--- Start Input for this task ---
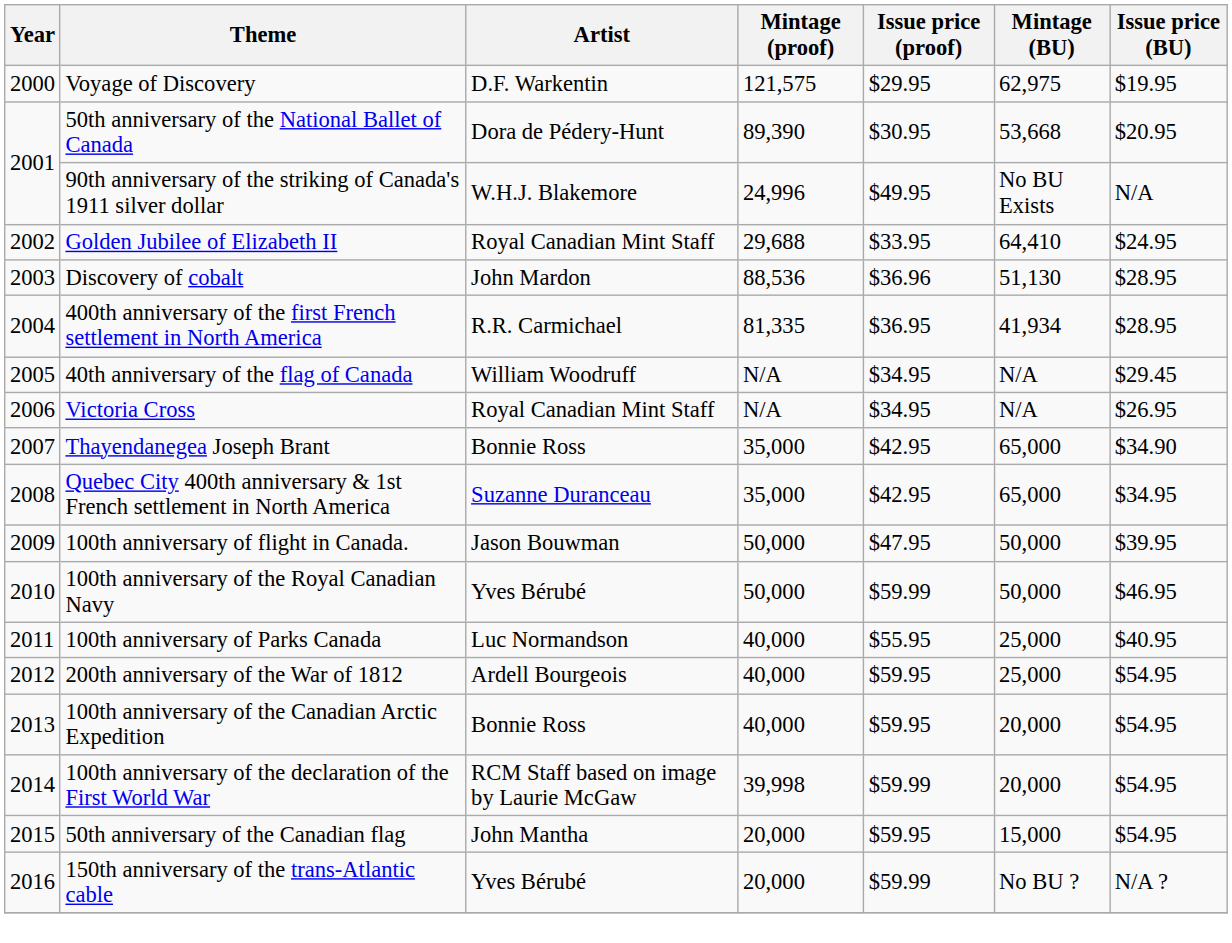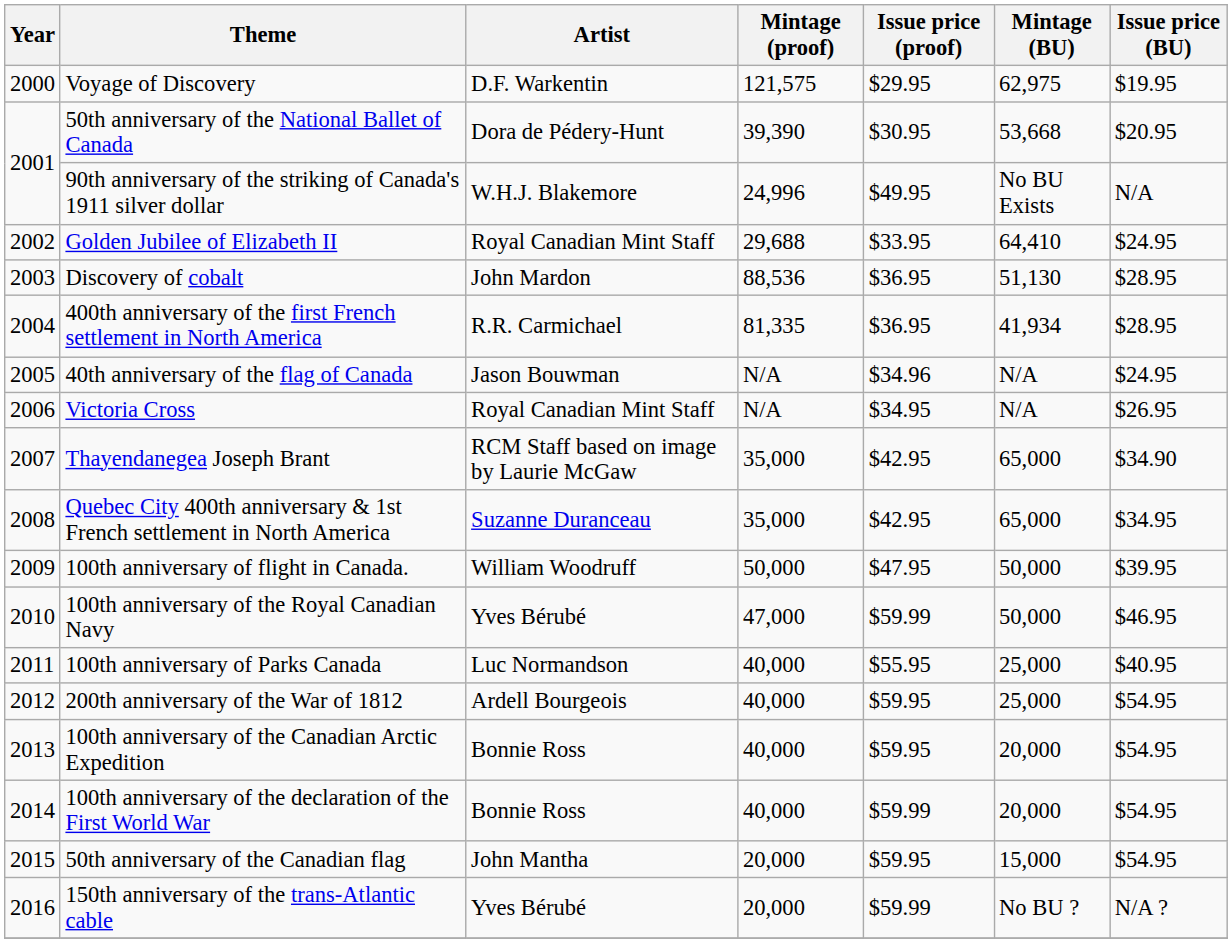50th anniversary of the National Ballet of Canada | Mintage (proof): 89,390 -> 39,390
Discovery of cobalt | Issue price (proof): $36.96 -> $36.95
40th anniversary of the flag of Canada | Artist: William Woodruff -> Jason Bouwman
40th anniversary of the flag of Canada | Issue price (proof): $34.95 -> $34.96
40th anniversary of the flag of Canada | Issue price (BU): $29.45 -> $24.95
Thayendanegea Joseph Brant | Artist: Bonnie Ross -> RCM Staff based on image by Laurie McGaw
100th anniversary of flight in Canada. | Artist: Jason Bouwman -> William Woodruff
100th anniversary of the Royal Canadian Navy | Mintage (proof): 50,000 -> 47,000
100th anniversary of the declaration of the First World War | Artist: RCM Staff based on image by Laurie McGaw -> Bonnie Ross
100th anniversary of the declaration of the First World War | Mintage (proof): 39,998 -> 40,000
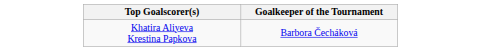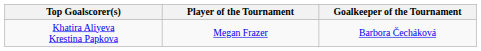+ column: Player of the Tournament | Megan Frazer
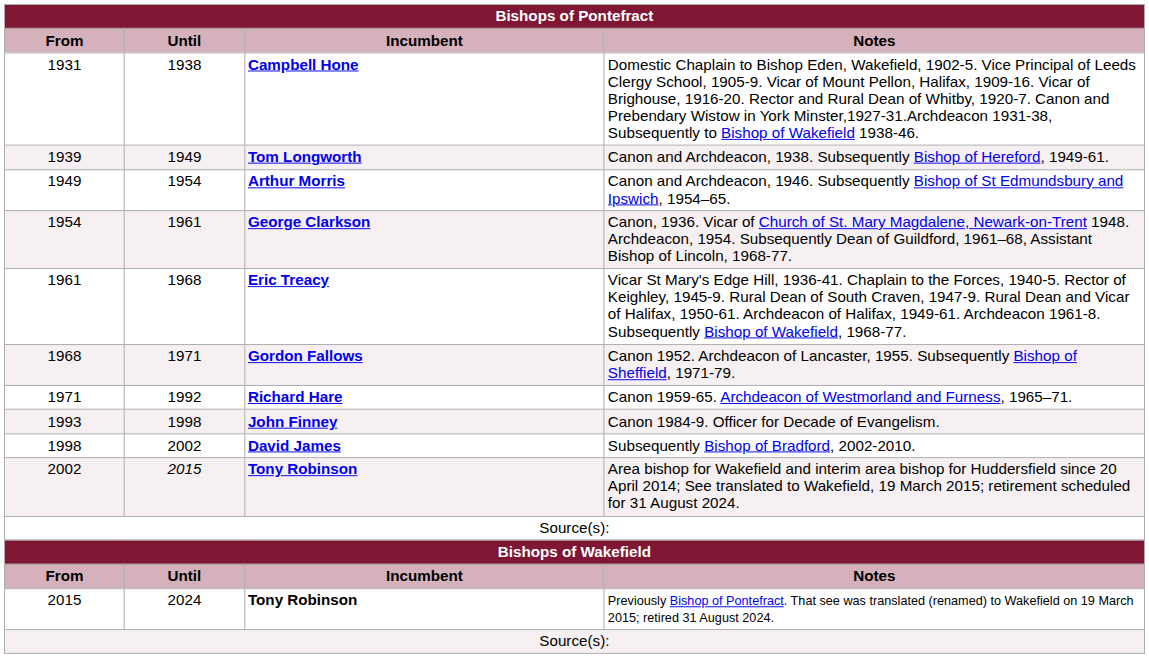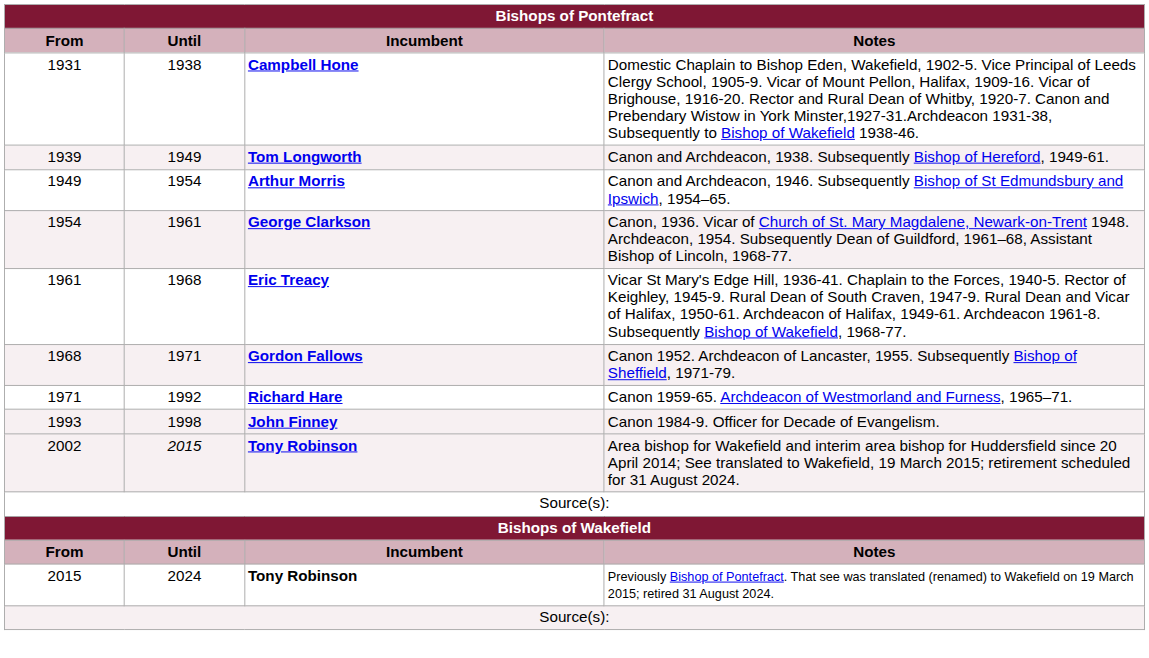- row: 1998 | 2002 | David James | Subsequently Bishop of Bradford, 2002-2010.
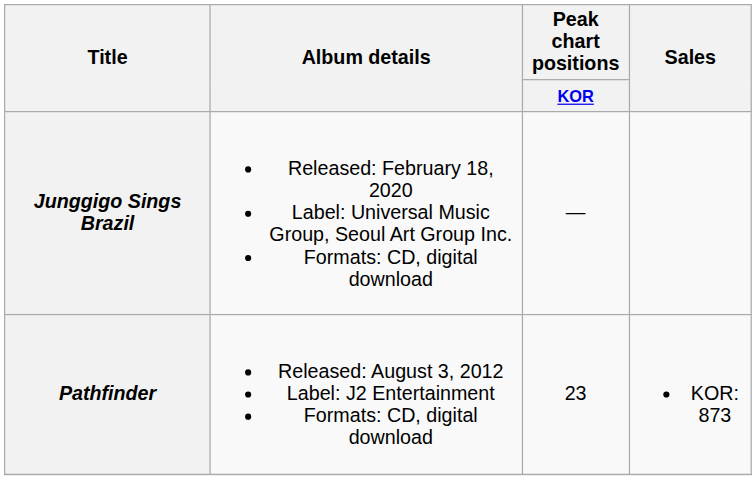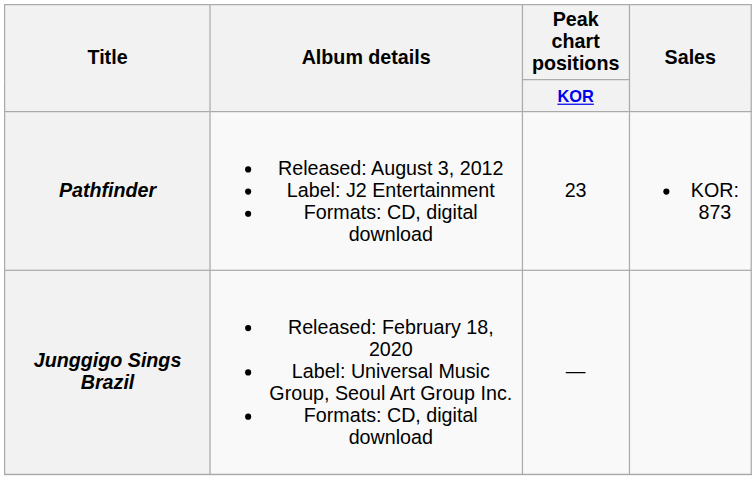rows swapped: Pathfinder <-> Junggigo Sings Brazil
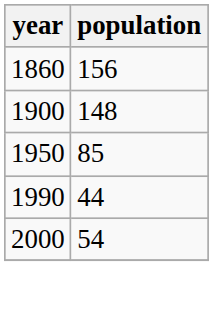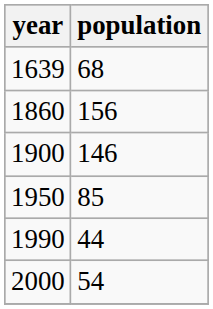+ row: 1639 | 68
1900 | population: 148 -> 146
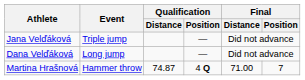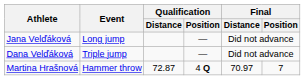Jana Velďáková | Event: Triple jump -> Long jump
Dana Velďáková | Event: Long jump -> Triple jump
Martina Hrašnová | Qualification / Distance: 74.87 -> 72.87
Martina Hrašnová | Final / Distance: 71.00 -> 70.97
--- End Input for this task ---
- _Stated problem_: Repeat the lines from the start of the records through the line that contains "40th anniversary of the flag of Canada | Artist: William", including both ends, and leave the pictures out.

- _Worked solution_:
50th anniversary of the National Ballet of Canada | Mintage (proof): 89,390 -> 39,390
Discovery of cobalt | Issue price (proof): $36.96 -> $36.95
40th anniversary of the flag of Canada | Artist: William Woodruff -> Jason Bouwman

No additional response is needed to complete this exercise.